▶ [Alıntı Metin]
Kant: “öğrenebilecek felsefe yoktur; ancak felsefe yapmak öğrenilebilir” sözü ne ifade ediyor?


 

Bu felsefeyle bilim arasındaki farkı gösteriyor. Bilim, tonlarca kez sonra artık biliyoruz ki; doğru, kesin ve kanıtlanabilir bilgidir. Yani illa matematiksel olabilir veya olmayabilir ama bilgidir. Ve yine biliyoruz ki bilimin bazı temel özellikleri vardır. En temel özelliği, doğru bilgi olmasıdır. Ama her doğru bilgi, doğru bilgi olmak bakımından bilim değildir. Yani ben şu an şu anda konuşuyorum, bu doğru bir bilgi ama bu bilim değil. Bilim bir olgular grubu için doğru olan bilgidir. Bir olgular grubu, mesela taşın serbest düşmesi, ışığın yayılması, suyun kaldırma gücü, gökcisimlerinin hareketi, bunların hepsi bilim. Demek ki bir olgular sınıfına ait olacak ve aynı zamanda bu olgular sınıfında değişmez, deyim yerindeyse, zaman dışı ilişkileri ifade edecek, genel/tümel önermeler. Aynı şeyi söylüyorum; “filanca taş, filanca zaman ve ortamda filanca şekilde düştü” dediğimizde bilim olmuyor, tikel bir olayın gözlemi/tespiti diyoruz buna. Ama ne zamanki “boşlukta cisimler Galilei‘nin gösterdiği gibi zamanın bilmem karesiyle ivmenin kendisiyle doğru orantıyla düşer” dediğimiz zaman bilim oluyor. Bir sınıfla ilgili genel, tümel, zaman dışı, değişmeyen münasebetleri dediğinizde bilim oluyor, bu doğru bilgi, bu kesin. Hangi bilgi olursa olsun. Tarihte de bilim olabilmesi için buna benzer bazı özelliklere sahip olması lazım ama felsefeye gelelim şimdi. Çok basit bir şey; felsefede böyle bir bilgi yok.

▶ [Gösterilen Veriler]
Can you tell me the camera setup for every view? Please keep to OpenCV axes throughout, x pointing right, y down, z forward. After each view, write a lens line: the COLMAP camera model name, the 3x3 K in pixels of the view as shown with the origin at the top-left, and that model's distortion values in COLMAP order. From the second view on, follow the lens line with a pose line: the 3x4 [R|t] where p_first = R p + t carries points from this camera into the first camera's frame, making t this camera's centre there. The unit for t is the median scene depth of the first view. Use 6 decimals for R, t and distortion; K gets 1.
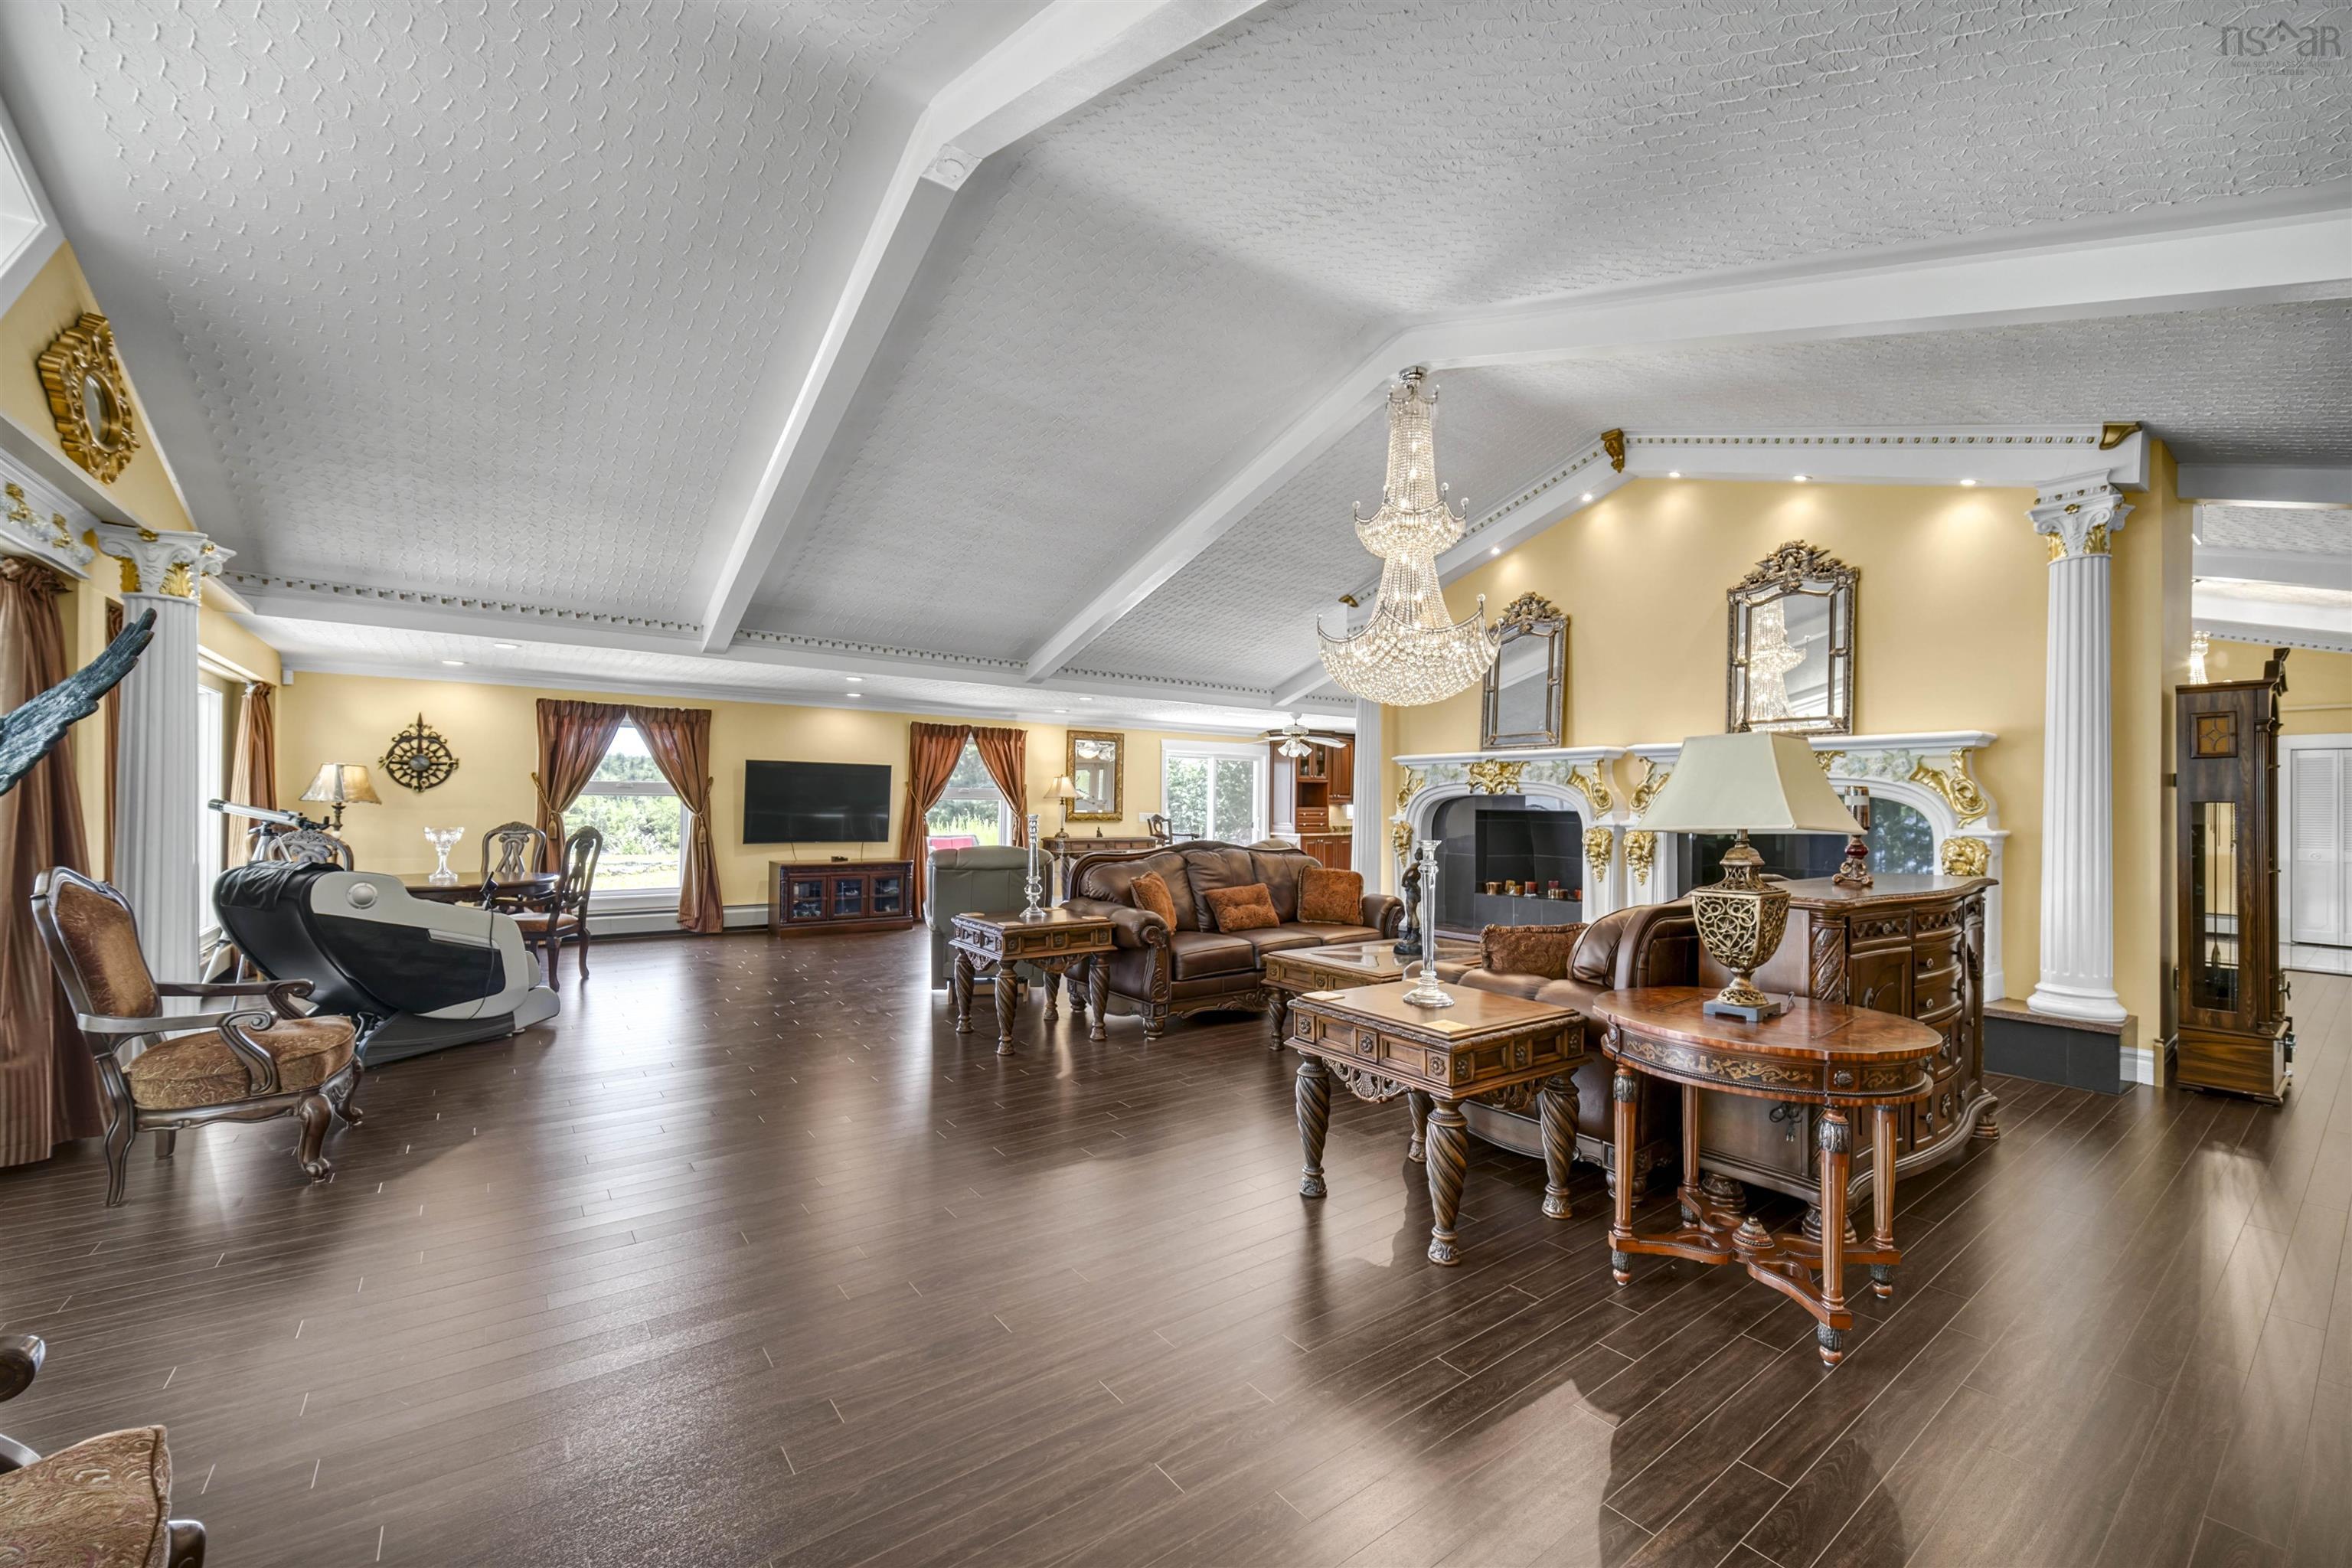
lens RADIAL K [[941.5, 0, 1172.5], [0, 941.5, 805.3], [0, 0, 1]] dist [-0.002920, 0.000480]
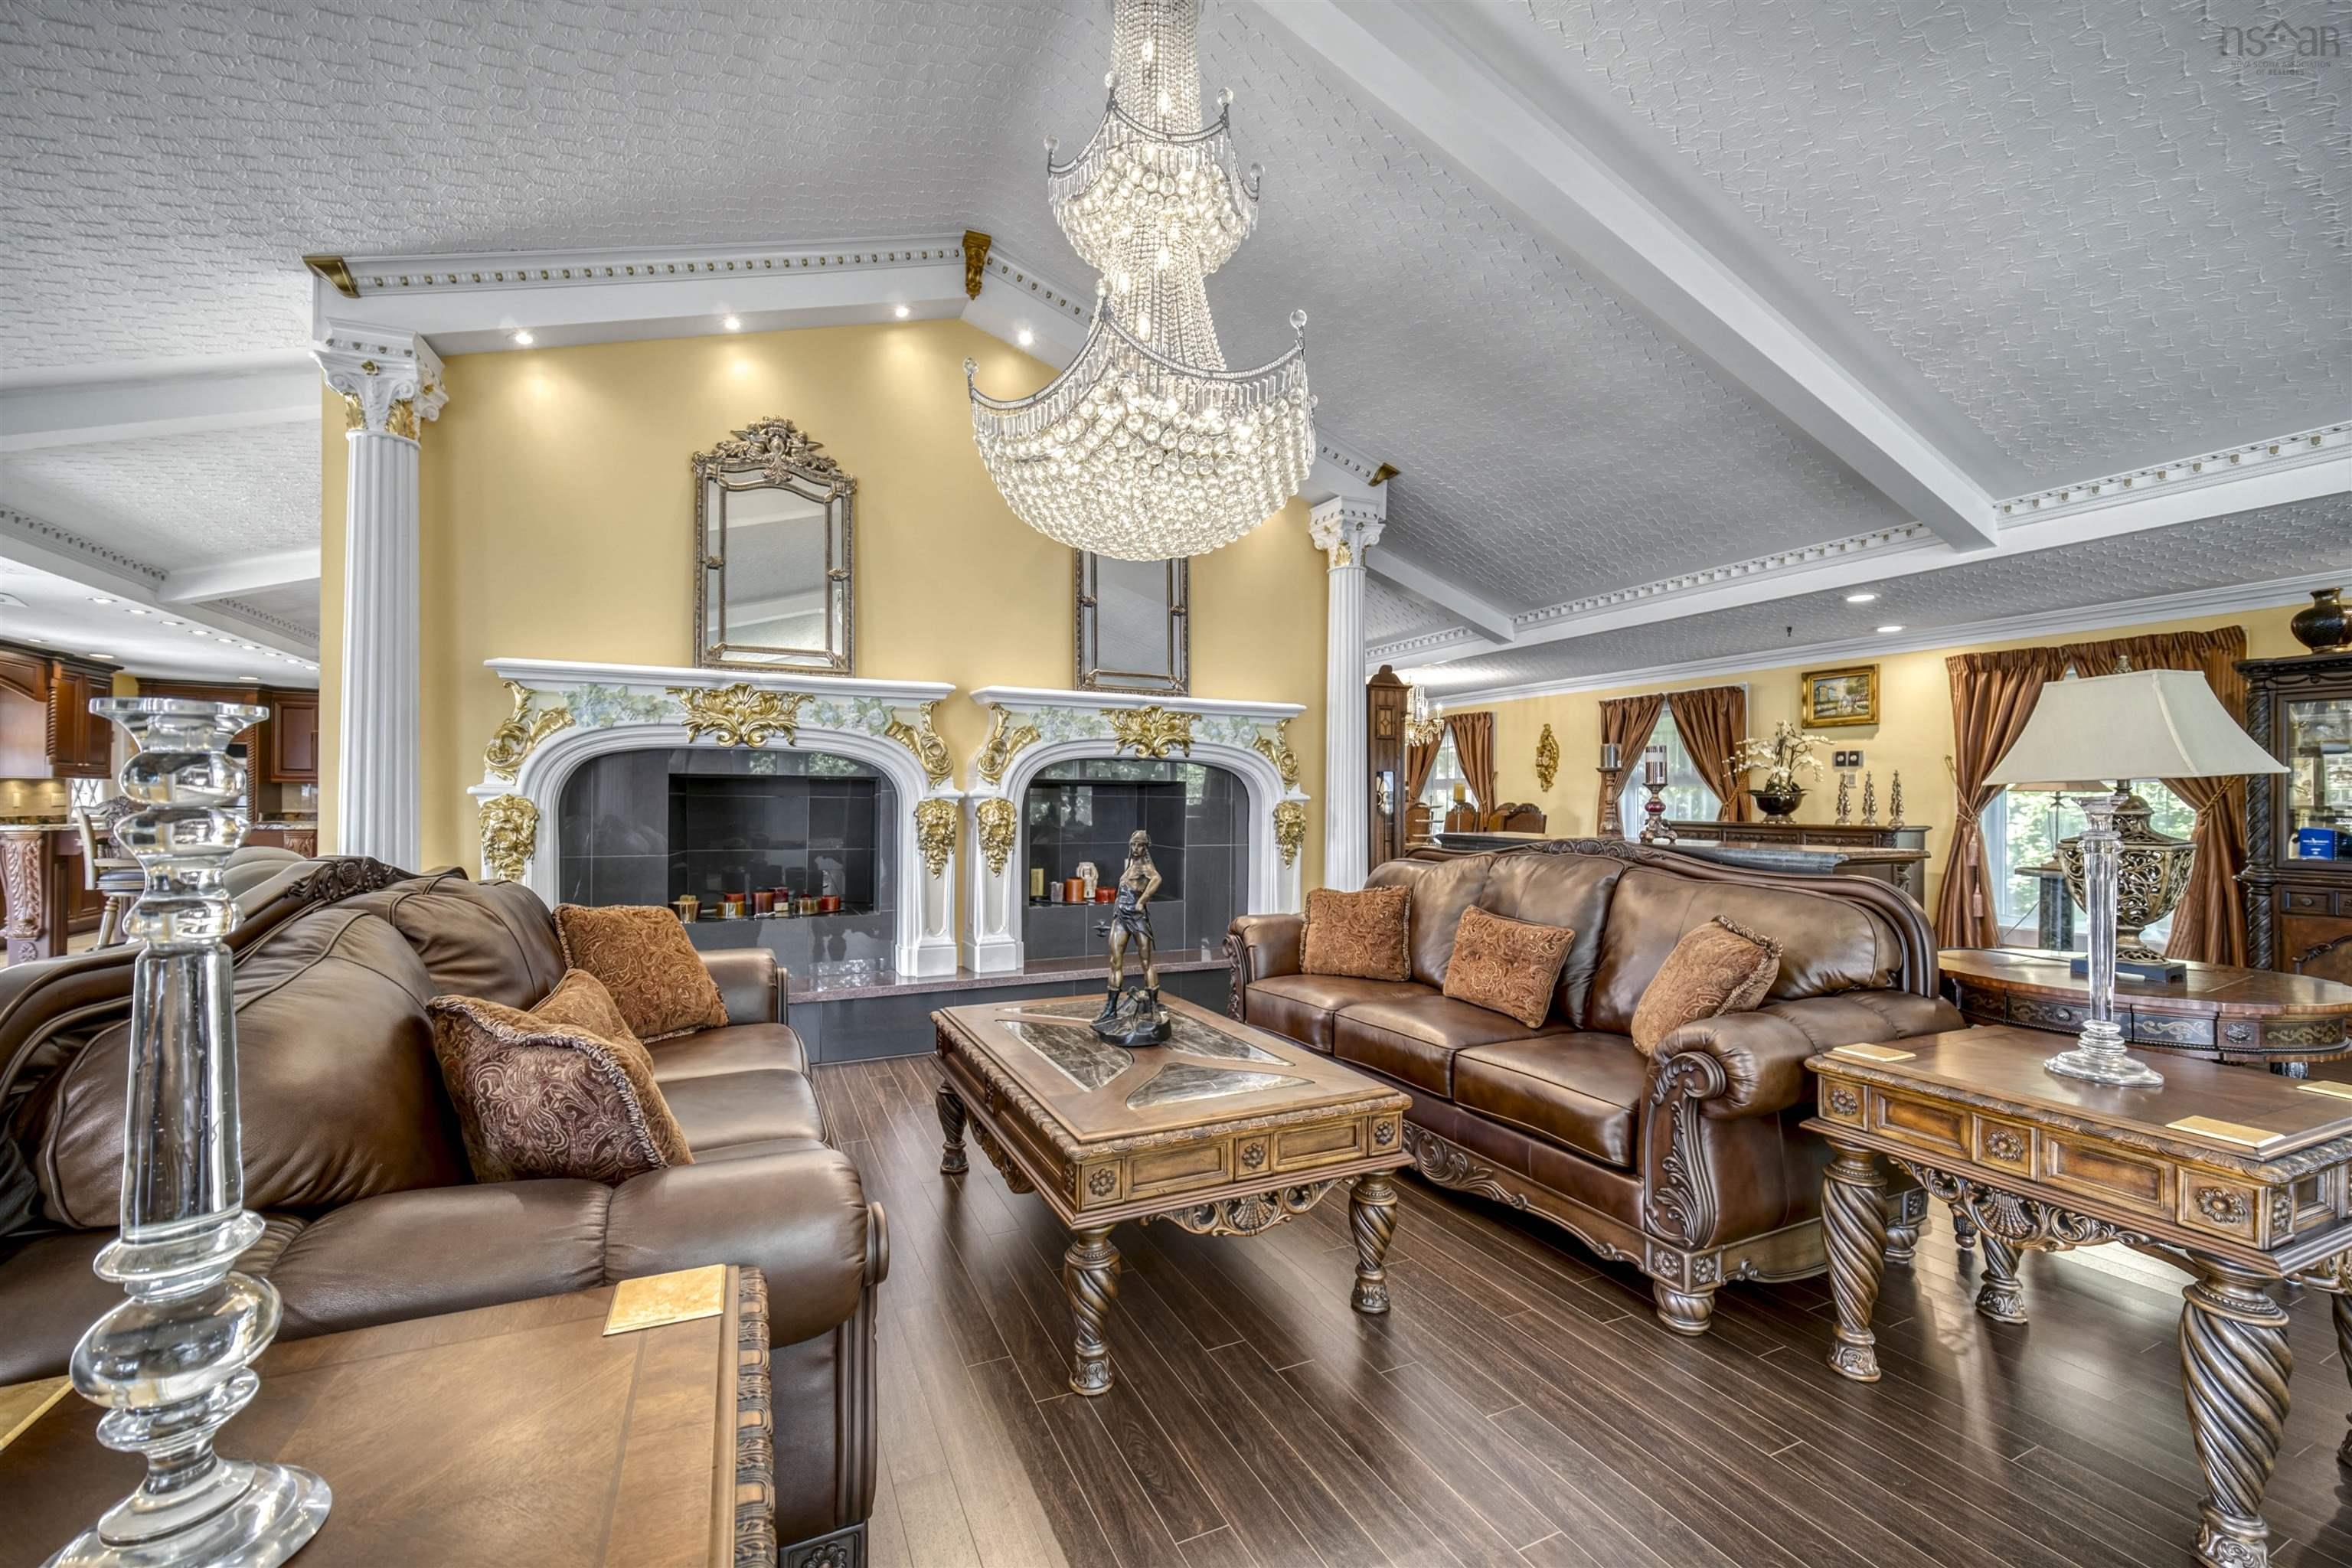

▶ [Görev Tanımı] Felsefe ve bilim üzerine metindeki "Bu felsefeyle bilim arasındaki farkı gösteriyor" diye başlayan paragrafı, ana bilgilerini koruyarak madde listesi hâlinde yeniden yazınız.

▶ [Çözüm]
- Kant'ın sözü, felsefe ile bilim arasındaki farkı gösterir.
- Bilim doğru, kesin ve kanıtlanabilir bilgidir; matematiksel olması şart değildir.
- Bilimin en temel özelliği doğru bilgi olmasıdır, ancak her doğru bilgi bilim değildir (örneğin "şu anda konuşuyorum" doğru ama bilimsel olmayan bir bilgidir).
- Bilim, bir olgular grubu için doğru olan bilgidir: taşın serbest düşmesi, ışığın yayılması, suyun kaldırma gücü, gökcisimlerinin hareketi gibi.
- Bilimsel bilgi, bir olgular sınıfındaki değişmez, zaman dışı ilişkileri ifade eden genel/tümel önermelerden oluşur.
- Belirli bir taşın belirli bir zaman ve ortamda düşmesi bilim değil, tikel bir olayın gözlemi/tespitidir; cisimlerin boşlukta Galilei'nin gösterdiği şekilde düştüğünü söyleyen genel ifade ise bilimdir.
- Tarihin de bilim olabilmesi için benzer özelliklere sahip olması gerekir.
- Felsefede ise böyle bir bilgi yoktur.